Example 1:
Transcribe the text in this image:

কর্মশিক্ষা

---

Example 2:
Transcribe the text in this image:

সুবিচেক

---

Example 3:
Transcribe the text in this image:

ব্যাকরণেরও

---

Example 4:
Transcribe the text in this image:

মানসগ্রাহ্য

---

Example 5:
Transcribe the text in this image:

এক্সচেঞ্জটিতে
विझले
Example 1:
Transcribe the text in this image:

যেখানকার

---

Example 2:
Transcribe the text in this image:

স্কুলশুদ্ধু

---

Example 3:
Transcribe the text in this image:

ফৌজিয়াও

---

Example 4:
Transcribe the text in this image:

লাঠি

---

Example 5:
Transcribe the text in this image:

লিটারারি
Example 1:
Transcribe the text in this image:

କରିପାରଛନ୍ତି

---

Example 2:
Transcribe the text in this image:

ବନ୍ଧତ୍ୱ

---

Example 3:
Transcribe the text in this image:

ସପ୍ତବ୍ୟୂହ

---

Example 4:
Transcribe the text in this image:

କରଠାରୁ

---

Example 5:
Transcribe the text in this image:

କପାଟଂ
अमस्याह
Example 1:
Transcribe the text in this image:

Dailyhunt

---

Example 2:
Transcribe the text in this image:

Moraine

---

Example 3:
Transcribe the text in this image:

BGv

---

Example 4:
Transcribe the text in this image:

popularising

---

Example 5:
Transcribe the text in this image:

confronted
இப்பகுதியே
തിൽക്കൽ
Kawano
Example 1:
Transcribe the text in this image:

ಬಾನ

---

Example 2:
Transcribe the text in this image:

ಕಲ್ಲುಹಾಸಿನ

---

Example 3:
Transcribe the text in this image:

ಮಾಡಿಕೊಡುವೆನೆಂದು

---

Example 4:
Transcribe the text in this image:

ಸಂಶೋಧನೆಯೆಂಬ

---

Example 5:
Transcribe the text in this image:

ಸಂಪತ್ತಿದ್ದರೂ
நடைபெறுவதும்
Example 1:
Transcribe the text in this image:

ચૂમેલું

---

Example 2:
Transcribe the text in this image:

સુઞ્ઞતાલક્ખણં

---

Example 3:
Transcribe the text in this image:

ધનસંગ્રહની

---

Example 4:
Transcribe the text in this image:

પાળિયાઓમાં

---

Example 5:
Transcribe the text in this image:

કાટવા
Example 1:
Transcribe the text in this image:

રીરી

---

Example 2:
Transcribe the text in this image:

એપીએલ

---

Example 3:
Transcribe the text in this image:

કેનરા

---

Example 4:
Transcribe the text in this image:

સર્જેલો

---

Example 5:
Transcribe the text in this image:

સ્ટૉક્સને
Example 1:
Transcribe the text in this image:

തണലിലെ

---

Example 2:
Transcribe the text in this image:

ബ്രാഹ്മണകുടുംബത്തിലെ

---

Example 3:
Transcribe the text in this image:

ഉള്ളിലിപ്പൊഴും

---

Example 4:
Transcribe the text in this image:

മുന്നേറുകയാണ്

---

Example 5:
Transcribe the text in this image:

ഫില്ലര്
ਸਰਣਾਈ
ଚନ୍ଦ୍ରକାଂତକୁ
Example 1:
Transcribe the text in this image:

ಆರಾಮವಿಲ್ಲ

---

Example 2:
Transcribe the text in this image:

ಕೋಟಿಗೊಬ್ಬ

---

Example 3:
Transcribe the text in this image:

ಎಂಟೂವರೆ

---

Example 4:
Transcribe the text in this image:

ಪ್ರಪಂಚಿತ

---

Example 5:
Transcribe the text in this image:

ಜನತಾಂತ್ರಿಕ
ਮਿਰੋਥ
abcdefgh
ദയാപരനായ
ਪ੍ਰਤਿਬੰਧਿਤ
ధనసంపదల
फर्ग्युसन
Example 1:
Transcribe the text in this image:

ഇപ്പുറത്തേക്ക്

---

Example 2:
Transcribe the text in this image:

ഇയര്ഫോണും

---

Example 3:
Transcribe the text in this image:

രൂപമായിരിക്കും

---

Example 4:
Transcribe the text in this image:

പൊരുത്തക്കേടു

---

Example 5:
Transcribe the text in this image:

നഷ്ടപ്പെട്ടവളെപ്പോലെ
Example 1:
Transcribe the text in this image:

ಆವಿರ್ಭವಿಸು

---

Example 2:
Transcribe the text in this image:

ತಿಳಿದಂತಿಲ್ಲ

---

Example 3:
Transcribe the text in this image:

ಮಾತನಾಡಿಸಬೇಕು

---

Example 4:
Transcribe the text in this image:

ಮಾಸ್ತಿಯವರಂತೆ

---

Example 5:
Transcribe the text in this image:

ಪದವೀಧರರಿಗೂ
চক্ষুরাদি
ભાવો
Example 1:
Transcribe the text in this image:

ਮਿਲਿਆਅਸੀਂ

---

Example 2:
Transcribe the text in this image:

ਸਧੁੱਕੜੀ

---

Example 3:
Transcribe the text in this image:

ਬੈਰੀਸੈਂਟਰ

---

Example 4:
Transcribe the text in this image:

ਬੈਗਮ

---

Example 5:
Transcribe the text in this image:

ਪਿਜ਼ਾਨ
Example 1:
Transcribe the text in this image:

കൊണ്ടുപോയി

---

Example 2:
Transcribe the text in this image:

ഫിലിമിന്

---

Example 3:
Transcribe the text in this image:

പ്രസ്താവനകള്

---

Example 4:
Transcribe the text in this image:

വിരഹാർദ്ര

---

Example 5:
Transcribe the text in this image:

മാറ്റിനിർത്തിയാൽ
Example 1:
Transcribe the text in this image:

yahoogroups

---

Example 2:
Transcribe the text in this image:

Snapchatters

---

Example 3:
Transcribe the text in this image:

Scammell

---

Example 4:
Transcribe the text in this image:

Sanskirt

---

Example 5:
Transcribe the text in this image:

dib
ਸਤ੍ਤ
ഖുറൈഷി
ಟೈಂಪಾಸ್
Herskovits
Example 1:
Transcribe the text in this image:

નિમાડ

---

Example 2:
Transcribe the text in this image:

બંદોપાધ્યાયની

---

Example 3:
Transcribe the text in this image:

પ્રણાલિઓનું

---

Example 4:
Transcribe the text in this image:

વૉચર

* Problem description *
After reading the data above, print it all again exactly.

* Completed exercise *
Example 1:
Transcribe the text in this image:

কর্মশিক্ষা

---

Example 2:
Transcribe the text in this image:

সুবিচেক

---

Example 3:
Transcribe the text in this image:

ব্যাকরণেরও

---

Example 4:
Transcribe the text in this image:

মানসগ্রাহ্য

---

Example 5:
Transcribe the text in this image:

এক্সচেঞ্জটিতে
विझले
Example 1:
Transcribe the text in this image:

যেখানকার

---

Example 2:
Transcribe the text in this image:

স্কুলশুদ্ধু

---

Example 3:
Transcribe the text in this image:

ফৌজিয়াও

---

Example 4:
Transcribe the text in this image:

লাঠি

---

Example 5:
Transcribe the text in this image:

লিটারারি
Example 1:
Transcribe the text in this image:

କରିପାରଛନ୍ତି

---

Example 2:
Transcribe the text in this image:

ବନ୍ଧତ୍ୱ

---

Example 3:
Transcribe the text in this image:

ସପ୍ତବ୍ୟୂହ

---

Example 4:
Transcribe the text in this image:

କରଠାରୁ

---

Example 5:
Transcribe the text in this image:

କପାଟଂ
अमस्याह
Example 1:
Transcribe the text in this image:

Dailyhunt

---

Example 2:
Transcribe the text in this image:

Moraine

---

Example 3:
Transcribe the text in this image:

BGv

---

Example 4:
Transcribe the text in this image:

popularising

---

Example 5:
Transcribe the text in this image:

confronted
இப்பகுதியே
തിൽക്കൽ
Kawano
Example 1:
Transcribe the text in this image:

ಬಾನ

---

Example 2:
Transcribe the text in this image:

ಕಲ್ಲುಹಾಸಿನ

---

Example 3:
Transcribe the text in this image:

ಮಾಡಿಕೊಡುವೆನೆಂದು

---

Example 4:
Transcribe the text in this image:

ಸಂಶೋಧನೆಯೆಂಬ

---

Example 5:
Transcribe the text in this image:

ಸಂಪತ್ತಿದ್ದರೂ
நடைபெறுவதும்
Example 1:
Transcribe the text in this image:

ચૂમેલું

---

Example 2:
Transcribe the text in this image:

સુઞ્ઞતાલક્ખણં

---

Example 3:
Transcribe the text in this image:

ધનસંગ્રહની

---

Example 4:
Transcribe the text in this image:

પાળિયાઓમાં

---

Example 5:
Transcribe the text in this image:

કાટવા
Example 1:
Transcribe the text in this image:

રીરી

---

Example 2:
Transcribe the text in this image:

એપીએલ

---

Example 3:
Transcribe the text in this image:

કેનરા

---

Example 4:
Transcribe the text in this image:

સર્જેલો

---

Example 5:
Transcribe the text in this image:

સ્ટૉક્સને
Example 1:
Transcribe the text in this image:

തണലിലെ

---

Example 2:
Transcribe the text in this image:

ബ്രാഹ്മണകുടുംബത്തിലെ

---

Example 3:
Transcribe the text in this image:

ഉള്ളിലിപ്പൊഴും

---

Example 4:
Transcribe the text in this image:

മുന്നേറുകയാണ്

---

Example 5:
Transcribe the text in this image:

ഫില്ലര്
ਸਰਣਾਈ
ଚନ୍ଦ୍ରକାଂତକୁ
Example 1:
Transcribe the text in this image:

ಆರಾಮವಿಲ್ಲ

---

Example 2:
Transcribe the text in this image:

ಕೋಟಿಗೊಬ್ಬ

---

Example 3:
Transcribe the text in this image:

ಎಂಟೂವರೆ

---

Example 4:
Transcribe the text in this image:

ಪ್ರಪಂಚಿತ

---

Example 5:
Transcribe the text in this image:

ಜನತಾಂತ್ರಿಕ
ਮਿਰੋਥ
abcdefgh
ദയാപരനായ
ਪ੍ਰਤਿਬੰਧਿਤ
ధనసంపదల
फर्ग्युसन
Example 1:
Transcribe the text in this image:

ഇപ്പുറത്തേക്ക്

---

Example 2:
Transcribe the text in this image:

ഇയര്ഫോണും

---

Example 3:
Transcribe the text in this image:

രൂപമായിരിക്കും

---

Example 4:
Transcribe the text in this image:

പൊരുത്തക്കേടു

---

Example 5:
Transcribe the text in this image:

നഷ്ടപ്പെട്ടവളെപ്പോലെ
Example 1:
Transcribe the text in this image:

ಆವಿರ್ಭವಿಸು

---

Example 2:
Transcribe the text in this image:

ತಿಳಿದಂತಿಲ್ಲ

---

Example 3:
Transcribe the text in this image:

ಮಾತನಾಡಿಸಬೇಕು

---

Example 4:
Transcribe the text in this image:

ಮಾಸ್ತಿಯವರಂತೆ

---

Example 5:
Transcribe the text in this image:

ಪದವೀಧರರಿಗೂ
চক্ষুরাদি
ભાવો
Example 1:
Transcribe the text in this image:

ਮਿਲਿਆਅਸੀਂ

---

Example 2:
Transcribe the text in this image:

ਸਧੁੱਕੜੀ

---

Example 3:
Transcribe the text in this image:

ਬੈਰੀਸੈਂਟਰ

---

Example 4:
Transcribe the text in this image:

ਬੈਗਮ

---

Example 5:
Transcribe the text in this image:

ਪਿਜ਼ਾਨ
Example 1:
Transcribe the text in this image:

കൊണ്ടുപോയി

---

Example 2:
Transcribe the text in this image:

ഫിലിമിന്

---

Example 3:
Transcribe the text in this image:

പ്രസ്താവനകള്

---

Example 4:
Transcribe the text in this image:

വിരഹാർദ്ര

---

Example 5:
Transcribe the text in this image:

മാറ്റിനിർത്തിയാൽ
Example 1:
Transcribe the text in this image:

yahoogroups

---

Example 2:
Transcribe the text in this image:

Snapchatters

---

Example 3:
Transcribe the text in this image:

Scammell

---

Example 4:
Transcribe the text in this image:

Sanskirt

---

Example 5:
Transcribe the text in this image:

dib
ਸਤ੍ਤ
ഖുറൈഷി
ಟೈಂಪಾಸ್
Herskovits
Example 1:
Transcribe the text in this image:

નિમાડ

---

Example 2:
Transcribe the text in this image:

બંદોપાધ્યાયની

---

Example 3:
Transcribe the text in this image:

પ્રણાલિઓનું

---

Example 4:
Transcribe the text in this image:

વૉચર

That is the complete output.